Tribunal Administratif de Montpellier — Décision N° TA34-2102496

lundi 18 juillet 2022

JuridictionTribunal Administratif de Montpellier
SectionTribunal Administratif de Montpellier
N° DossierTA34-2102496
TypeDécision
RecoursPlein contentieux
PublicationD
FormationMagistrat VERGUET
Avocat requérantSAINTILAN

Texte intégral

Vu la procédure suivante :

Par une requête, enregistrée le 15 mai 2021, Mme A B, représentée par Me Saintilan, avocat, demande au tribunal :

1°) d'annuler, pour excès de pouvoir, la décision du 17 mars 2021 par laquelle le directeur du service des impôts des particuliers de Perpignan Réart a rejeté sa demande de remise gracieuse de la cotisation de taxe d'habitation à laquelle elle a été assujettie au titre de l'année 2019 dans les rôles de la commune de Perpignan ;

2°) de mettre à la charge de l'Etat la somme de 2 000 euros sur le fondement de l'article L. 761-1 du code de justice administrative.

Elle soutient que :

- elle est fondée à se prévaloir des énonciations de la doctrine référencée BOI-IR-LIQ-10-10-10-20 n°s 140 et 150, qui permettent aux contribuables de revenir sur l'option de rattachement de l'enfant majeur lorsque la charge fiscale du groupe familial s'en trouve augmentée ;

- la décision rejetant sa demande de remise gracieuse est entachée d'une erreur manifeste d'appréciation dès lors que ses revenus de l'année 2018, s'élevant à 7 445 euros, ne lui permettent pas de payer la cotisation de taxe d'habitation mise à sa charge au titre de l'année 2019, d'un montant de 7 669 euros.

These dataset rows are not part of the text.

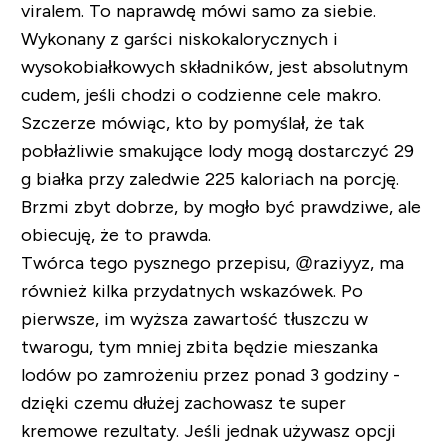
viralem. To naprawdę mówi samo za siebie.
Wykonany z garści niskokalorycznych i
wysokobiałkowych składników, jest absolutnym
cudem, jeśli chodzi o codzienne cele makro.
Szczerze mówiąc, kto by pomyślał, że tak
pobłażliwie smakujące lody mogą dostarczyć 29
g białka przy zaledwie 225 kaloriach na porcję.
Brzmi zbyt dobrze, by mogło być prawdziwe, ale
obiecuję, że to prawda.
Twórca tego pysznego przepisu, @raziyyz, ma
również kilka przydatnych wskazówek. Po
pierwsze, im wyższa zawartość tłuszczu w
twarogu, tym mniej zbita będzie mieszanka
lodów po zamrożeniu przez ponad 3 godziny -
dzięki czemu dłużej zachowasz te super
kremowe rezultaty. Jeśli jednak używasz opcji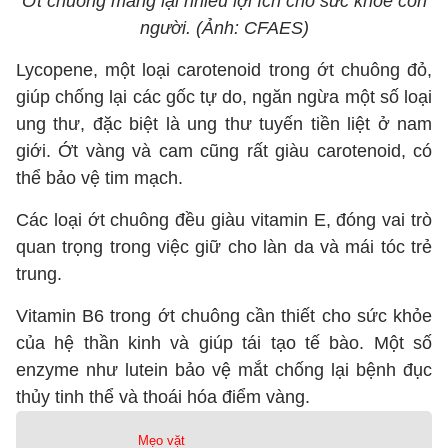
Ớt chuông mang lại nhiều lợi ích cho sức khỏe con
người. (Ảnh: CFAES)
Lycopene, một loại carotenoid trong ớt chuông đỏ,
giúp chống lại các gốc tự do, ngăn ngừa một số loại
ung thư, đặc biệt là ung thư tuyến tiền liệt ở nam
giới. Ớt vàng và cam cũng rất giàu carotenoid, có
thể bảo vệ tim mạch.
Các loại ớt chuông đều giàu vitamin E, đóng vai trò
quan trọng trong việc giữ cho làn da và mái tóc trẻ
trung.
Vitamin B6 trong ớt chuông cần thiết cho sức khỏe
của hệ thần kinh và giúp tái tạo tế bào. Một số
enzyme như lutein bảo vệ mắt chống lại bệnh đục
thủy tinh thể và thoái hóa điểm vàng.
Mẹo vặt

Par un mémoire, enregistré le 1er novembre 2021, Mme B, représentée par Me Saintilan, demande en outre la décharge de la cotisation de taxe d'habitation à laquelle elle a été assujettie au titre de l'année 2019 dans les rôles de la commune de Perpignan.

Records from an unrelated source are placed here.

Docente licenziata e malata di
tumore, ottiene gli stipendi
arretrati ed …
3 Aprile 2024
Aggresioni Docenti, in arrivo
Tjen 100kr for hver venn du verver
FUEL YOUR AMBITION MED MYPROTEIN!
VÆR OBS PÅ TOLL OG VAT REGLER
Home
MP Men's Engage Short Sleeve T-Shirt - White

Elle soutient que l'administration ne justifie pas avoir fait une exacte application des dispositions des articles 1414 A et 1414 C du code général des impôts.

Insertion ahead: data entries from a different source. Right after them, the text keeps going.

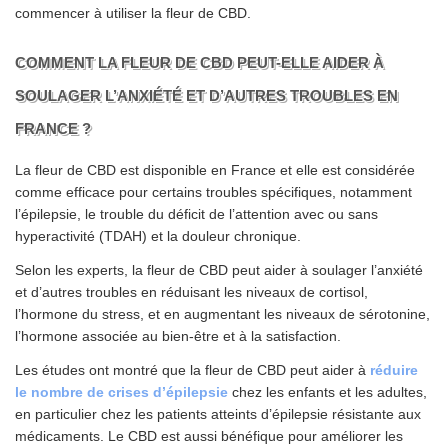
commencer à utiliser la fleur de CBD.
COMMENT LA FLEUR DE CBD PEUT-ELLE AIDER À
SOULAGER L’ANXIÉTÉ ET D’AUTRES TROUBLES EN
FRANCE ?
La fleur de CBD est disponible en France et elle est considérée
comme efficace pour certains troubles spécifiques, notamment
l’épilepsie, le trouble du déficit de l’attention avec ou sans
hyperactivité (TDAH) et la douleur chronique.
Selon les experts, la fleur de CBD peut aider à soulager l’anxiété
et d’autres troubles en réduisant les niveaux de cortisol,
l’hormone du stress, et en augmentant les niveaux de sérotonine,
l’hormone associée au bien-être et à la satisfaction.
Les études ont montré que la fleur de CBD peut aider à
réduire
le nombre de crises d’épilepsie
chez les enfants et les adultes,
en particulier chez les patients atteints d’épilepsie résistante aux
médicaments. Le CBD est aussi bénéfique pour améliorer les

Par des mémoires en défense, enregistrés le 21 octobre 2021 et le 24 novembre 2021, le directeur départemental des finances publiques de l'Hérault conclut au non-lieu à statuer et au rejet des conclusions présentées sur le fondement de l'article L. 761-1 du code de justice administrative.

Il soutient que :

- par décisions du 20 octobre 2021 et du 17 novembre 2021, postérieures à l'introduction de la requête, il a prononcé le dégrèvement, à concurrence de la somme de 7 172 euros, de la cotisation de taxe d'habitation à laquelle Mme B a été assujettie au titre de l'année 2019 ;

- la requérante ne peut demander la décharge de la cotisation de taxe d'habitation à laquelle elle a été assujettie au titre de l'année 2019 dans le cadre d'une instance en excès de pouvoir ;

- la requérante reste redevable de la somme de 497 euros au titre de la taxe d'habitation de l'année 2019 ; pour le calcul de l'impôt, il a fait une exacte application des dispositions des articles 1414 A et 1414 C du code général des impôts.

Vu les autres pièces du dossier.

Vu :

- le code général des impôts et le livre des procédures fiscales ;

- le code de justice administrative.

Le président du tribunal a, en application de l'article R. 222-13 du code de justice administrative, désigné M. C pour statuer sur les litiges visés audit article.

Les parties ont été régulièrement averties du jour de l'audience.

Le rapporteur public a été dispensé, sur sa proposition, de prononcer des conclusions à l'audience.

Le rapport de M. C a été entendu au cours de l'audience publique.

Considérant ce qui suit :

1. Mme B a été assujettie à une cotisation de taxe d'habitation au titre de l'année 2019 dans les rôles de la commune de Perpignan, à raison d'un logement situé 5 chemin La Lloberes, le Clos du Mas Llaro, sur le territoire de cette commune. Par une réclamation du 15 mars 2021, elle a demandé la remise gracieuse de cette imposition. Mme B demande l'annulation, pour excès de pouvoir, de la décision du 17 mars 2021 par laquelle le directeur du service des impôts des particuliers de Perpignan Réart a rejeté sa demande de remise gracieuse. Elle demande en outre la décharge de cette imposition.

Sur l'étendue du litige :

2. Par décisions du 20 octobre 2021 et du 17 novembre 2021, postérieures à l'introduction de la requête, le directeur départemental des finances publiques a prononcé le dégrèvement, à concurrence de la somme de 7 172 euros, de la cotisation de taxe d'habitation à laquelle Mme B a été assujettie au titre de l'année 2019. Ainsi les conclusions de Mme B à fin d'annulation de la décision du 17 mars 2021 sont, dans cette mesure, devenues sans objet.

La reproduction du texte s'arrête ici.